§ **Exercise aim**: Arrange all of the entries below as a numbered list, skipping any blank lines. Leave the pictures out of your answer.

===== Entries provided

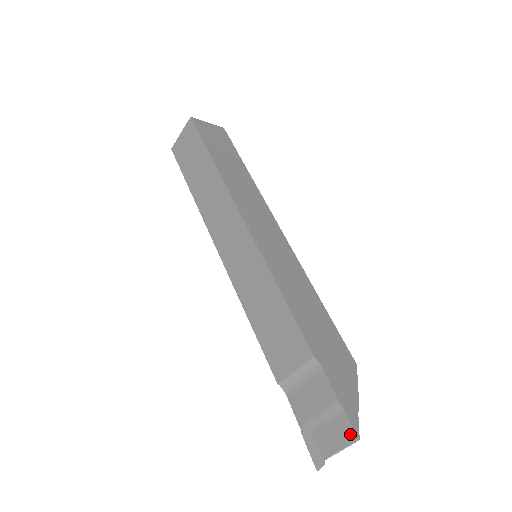
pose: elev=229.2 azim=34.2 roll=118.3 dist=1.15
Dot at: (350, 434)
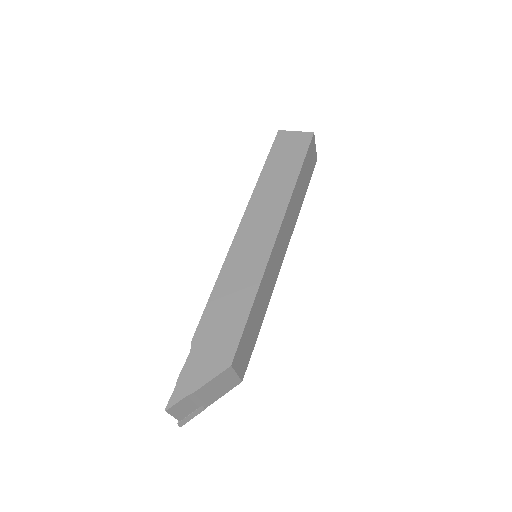
Dot at: (169, 405)
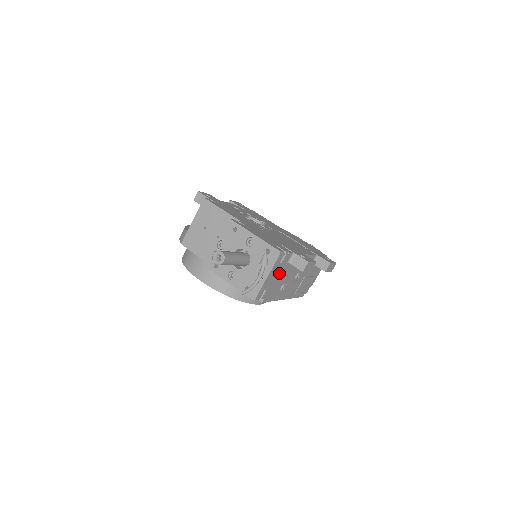
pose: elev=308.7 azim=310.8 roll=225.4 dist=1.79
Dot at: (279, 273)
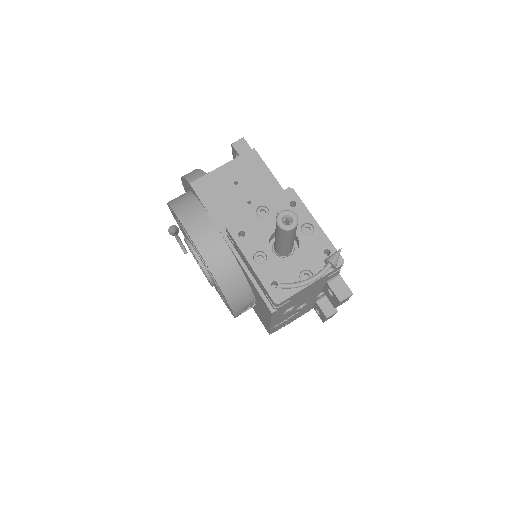
Dot at: (312, 288)
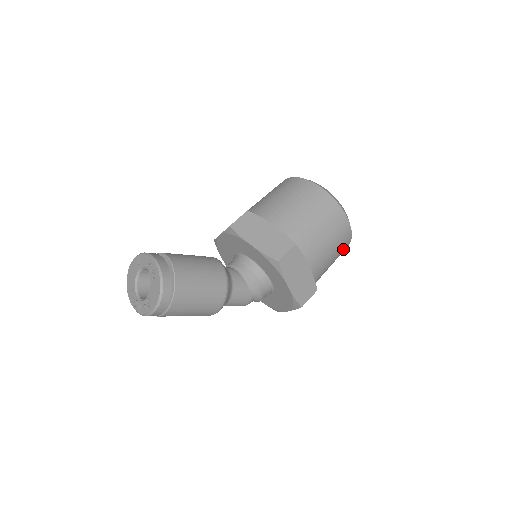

==========

§ **Task response**:
1. pose: elev=229.2 azim=34.2 roll=118.3 dist=1.15
2. Dot at: (350, 434)
3. Dot at: (169, 405)
4. pose: elev=308.7 azim=310.8 roll=225.4 dist=1.79
5. Dot at: (279, 273)
6. Dot at: (312, 288)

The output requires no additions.